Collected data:
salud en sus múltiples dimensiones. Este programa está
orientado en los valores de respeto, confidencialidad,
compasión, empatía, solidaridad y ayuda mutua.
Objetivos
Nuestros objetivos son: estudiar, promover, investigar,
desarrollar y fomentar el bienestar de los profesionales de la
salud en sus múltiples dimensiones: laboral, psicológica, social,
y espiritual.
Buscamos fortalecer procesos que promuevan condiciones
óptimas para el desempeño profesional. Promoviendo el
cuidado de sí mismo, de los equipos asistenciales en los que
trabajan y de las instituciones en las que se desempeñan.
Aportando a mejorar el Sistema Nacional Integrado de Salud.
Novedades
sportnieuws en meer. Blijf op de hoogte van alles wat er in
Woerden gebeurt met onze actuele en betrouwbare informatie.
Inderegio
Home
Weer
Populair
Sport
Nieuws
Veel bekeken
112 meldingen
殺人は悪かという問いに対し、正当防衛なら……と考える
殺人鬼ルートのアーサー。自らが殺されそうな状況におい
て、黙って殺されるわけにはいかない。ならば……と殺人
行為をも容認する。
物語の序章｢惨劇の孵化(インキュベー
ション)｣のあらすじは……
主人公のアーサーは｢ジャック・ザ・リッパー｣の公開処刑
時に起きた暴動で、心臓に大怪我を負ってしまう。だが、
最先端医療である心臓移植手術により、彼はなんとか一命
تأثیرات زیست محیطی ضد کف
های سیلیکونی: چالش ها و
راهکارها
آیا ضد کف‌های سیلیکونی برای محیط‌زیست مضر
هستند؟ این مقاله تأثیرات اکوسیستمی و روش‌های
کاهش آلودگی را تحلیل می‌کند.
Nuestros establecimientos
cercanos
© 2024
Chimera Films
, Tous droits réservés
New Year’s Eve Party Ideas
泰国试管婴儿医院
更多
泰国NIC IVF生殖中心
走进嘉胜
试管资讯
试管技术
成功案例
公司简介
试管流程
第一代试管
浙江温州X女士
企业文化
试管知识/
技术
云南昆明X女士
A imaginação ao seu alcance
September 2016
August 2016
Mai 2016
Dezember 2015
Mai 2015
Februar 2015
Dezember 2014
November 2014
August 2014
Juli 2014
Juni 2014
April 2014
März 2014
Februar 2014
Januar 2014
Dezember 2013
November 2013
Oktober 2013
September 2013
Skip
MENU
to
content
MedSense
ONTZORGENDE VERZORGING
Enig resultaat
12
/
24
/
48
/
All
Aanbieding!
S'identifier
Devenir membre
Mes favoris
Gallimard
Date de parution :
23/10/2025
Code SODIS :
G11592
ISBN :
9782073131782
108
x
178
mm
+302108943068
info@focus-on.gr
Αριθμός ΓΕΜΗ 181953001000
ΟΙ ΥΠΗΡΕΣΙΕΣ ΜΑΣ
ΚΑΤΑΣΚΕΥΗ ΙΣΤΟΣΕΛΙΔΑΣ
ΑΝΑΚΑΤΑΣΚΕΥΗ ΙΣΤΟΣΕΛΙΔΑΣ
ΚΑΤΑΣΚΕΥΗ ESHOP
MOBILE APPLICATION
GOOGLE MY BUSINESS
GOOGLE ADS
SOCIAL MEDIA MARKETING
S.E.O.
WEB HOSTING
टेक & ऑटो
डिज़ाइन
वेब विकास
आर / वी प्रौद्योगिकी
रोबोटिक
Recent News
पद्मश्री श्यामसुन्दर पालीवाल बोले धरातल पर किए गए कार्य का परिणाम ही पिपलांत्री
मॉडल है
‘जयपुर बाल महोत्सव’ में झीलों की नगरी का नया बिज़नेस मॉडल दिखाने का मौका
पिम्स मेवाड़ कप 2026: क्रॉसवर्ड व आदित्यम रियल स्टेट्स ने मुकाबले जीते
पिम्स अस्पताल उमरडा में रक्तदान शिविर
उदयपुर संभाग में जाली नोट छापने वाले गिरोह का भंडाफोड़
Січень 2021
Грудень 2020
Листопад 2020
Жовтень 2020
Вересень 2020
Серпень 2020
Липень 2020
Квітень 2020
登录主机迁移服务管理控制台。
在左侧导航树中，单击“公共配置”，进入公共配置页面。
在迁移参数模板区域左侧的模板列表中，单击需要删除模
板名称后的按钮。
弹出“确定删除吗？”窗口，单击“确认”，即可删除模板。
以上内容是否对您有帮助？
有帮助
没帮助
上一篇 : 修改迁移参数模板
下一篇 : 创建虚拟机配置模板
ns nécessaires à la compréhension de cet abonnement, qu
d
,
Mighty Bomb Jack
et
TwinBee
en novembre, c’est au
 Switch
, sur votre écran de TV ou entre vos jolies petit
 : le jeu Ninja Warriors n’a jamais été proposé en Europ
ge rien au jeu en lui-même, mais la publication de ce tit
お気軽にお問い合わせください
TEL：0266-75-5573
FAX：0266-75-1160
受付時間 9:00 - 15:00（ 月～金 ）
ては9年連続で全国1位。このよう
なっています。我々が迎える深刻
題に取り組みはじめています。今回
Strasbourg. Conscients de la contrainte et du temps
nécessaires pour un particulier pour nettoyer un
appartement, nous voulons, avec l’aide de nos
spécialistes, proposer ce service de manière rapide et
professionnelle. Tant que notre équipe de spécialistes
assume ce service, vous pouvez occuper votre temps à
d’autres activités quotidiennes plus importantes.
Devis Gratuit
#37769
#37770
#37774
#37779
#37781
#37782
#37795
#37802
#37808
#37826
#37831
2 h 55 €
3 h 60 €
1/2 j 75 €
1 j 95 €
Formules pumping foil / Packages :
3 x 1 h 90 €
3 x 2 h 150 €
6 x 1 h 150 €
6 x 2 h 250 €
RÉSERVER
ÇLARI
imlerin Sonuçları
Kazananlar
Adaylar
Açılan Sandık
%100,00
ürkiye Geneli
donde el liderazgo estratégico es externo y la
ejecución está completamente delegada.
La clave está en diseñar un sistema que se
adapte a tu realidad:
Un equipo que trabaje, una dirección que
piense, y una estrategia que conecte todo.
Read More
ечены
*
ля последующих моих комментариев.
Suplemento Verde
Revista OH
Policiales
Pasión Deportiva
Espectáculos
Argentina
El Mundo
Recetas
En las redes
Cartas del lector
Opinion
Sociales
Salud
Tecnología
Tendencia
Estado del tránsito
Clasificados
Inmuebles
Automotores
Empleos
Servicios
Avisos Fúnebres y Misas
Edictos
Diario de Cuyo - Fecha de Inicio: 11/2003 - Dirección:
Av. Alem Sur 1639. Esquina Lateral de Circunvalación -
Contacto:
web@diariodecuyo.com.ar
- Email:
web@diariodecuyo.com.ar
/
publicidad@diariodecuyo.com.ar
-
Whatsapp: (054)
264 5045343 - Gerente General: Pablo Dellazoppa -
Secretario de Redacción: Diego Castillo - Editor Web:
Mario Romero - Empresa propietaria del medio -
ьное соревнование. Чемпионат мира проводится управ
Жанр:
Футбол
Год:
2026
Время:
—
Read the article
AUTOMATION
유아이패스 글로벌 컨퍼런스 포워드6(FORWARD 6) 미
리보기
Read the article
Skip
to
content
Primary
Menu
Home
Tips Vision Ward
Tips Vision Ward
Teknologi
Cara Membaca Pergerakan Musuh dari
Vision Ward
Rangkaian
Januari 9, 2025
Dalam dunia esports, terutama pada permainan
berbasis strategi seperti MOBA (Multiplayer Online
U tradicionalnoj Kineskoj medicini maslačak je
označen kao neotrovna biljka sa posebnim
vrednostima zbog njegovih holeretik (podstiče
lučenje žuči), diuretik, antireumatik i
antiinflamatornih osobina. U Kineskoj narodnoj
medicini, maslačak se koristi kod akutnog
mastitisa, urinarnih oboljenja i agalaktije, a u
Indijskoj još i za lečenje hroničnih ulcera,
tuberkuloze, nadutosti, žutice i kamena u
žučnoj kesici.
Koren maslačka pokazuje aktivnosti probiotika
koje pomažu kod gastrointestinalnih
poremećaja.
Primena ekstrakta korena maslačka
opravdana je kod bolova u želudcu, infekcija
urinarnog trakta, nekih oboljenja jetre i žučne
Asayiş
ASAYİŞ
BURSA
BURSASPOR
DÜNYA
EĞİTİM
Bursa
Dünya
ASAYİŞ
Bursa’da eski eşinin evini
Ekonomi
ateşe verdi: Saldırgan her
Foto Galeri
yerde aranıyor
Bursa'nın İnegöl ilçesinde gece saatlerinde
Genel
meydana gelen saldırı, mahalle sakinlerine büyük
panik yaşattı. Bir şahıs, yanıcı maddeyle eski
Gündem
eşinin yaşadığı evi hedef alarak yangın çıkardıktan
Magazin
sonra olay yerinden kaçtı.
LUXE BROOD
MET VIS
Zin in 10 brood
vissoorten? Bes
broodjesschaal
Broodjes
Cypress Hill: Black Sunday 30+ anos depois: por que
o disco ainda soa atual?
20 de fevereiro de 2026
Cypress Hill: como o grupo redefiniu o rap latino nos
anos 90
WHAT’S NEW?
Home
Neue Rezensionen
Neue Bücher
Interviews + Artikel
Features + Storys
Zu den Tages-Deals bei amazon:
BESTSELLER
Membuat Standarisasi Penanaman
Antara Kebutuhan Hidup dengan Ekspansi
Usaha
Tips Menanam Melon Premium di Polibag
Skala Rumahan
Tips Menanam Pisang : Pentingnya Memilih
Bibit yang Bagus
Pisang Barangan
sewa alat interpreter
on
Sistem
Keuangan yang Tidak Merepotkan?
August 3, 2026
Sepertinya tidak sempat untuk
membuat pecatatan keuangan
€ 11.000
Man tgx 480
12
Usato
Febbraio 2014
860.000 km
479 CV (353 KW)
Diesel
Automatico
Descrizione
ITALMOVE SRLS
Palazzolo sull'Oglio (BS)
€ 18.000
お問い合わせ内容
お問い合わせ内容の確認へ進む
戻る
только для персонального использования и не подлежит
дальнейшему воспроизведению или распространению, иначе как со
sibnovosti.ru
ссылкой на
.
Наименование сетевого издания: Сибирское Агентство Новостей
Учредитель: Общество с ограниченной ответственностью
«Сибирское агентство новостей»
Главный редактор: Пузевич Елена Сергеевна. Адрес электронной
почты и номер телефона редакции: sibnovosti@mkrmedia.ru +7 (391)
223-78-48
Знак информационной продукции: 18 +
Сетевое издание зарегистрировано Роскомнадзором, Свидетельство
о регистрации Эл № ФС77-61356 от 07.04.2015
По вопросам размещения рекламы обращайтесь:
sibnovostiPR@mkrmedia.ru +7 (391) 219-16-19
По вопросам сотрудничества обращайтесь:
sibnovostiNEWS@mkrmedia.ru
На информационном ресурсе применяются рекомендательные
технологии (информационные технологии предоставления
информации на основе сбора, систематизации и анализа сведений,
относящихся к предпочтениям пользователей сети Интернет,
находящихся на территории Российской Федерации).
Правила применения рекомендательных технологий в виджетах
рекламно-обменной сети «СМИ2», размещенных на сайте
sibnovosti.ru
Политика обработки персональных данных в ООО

WHAT THE TASK REQUIRES
Each line of the data that contains "زیست" belongs in the answer.

FINISHED TASK
تأثیرات زیست محیطی ضد کف
آیا ضد کف‌های سیلیکونی برای محیط‌زیست مضر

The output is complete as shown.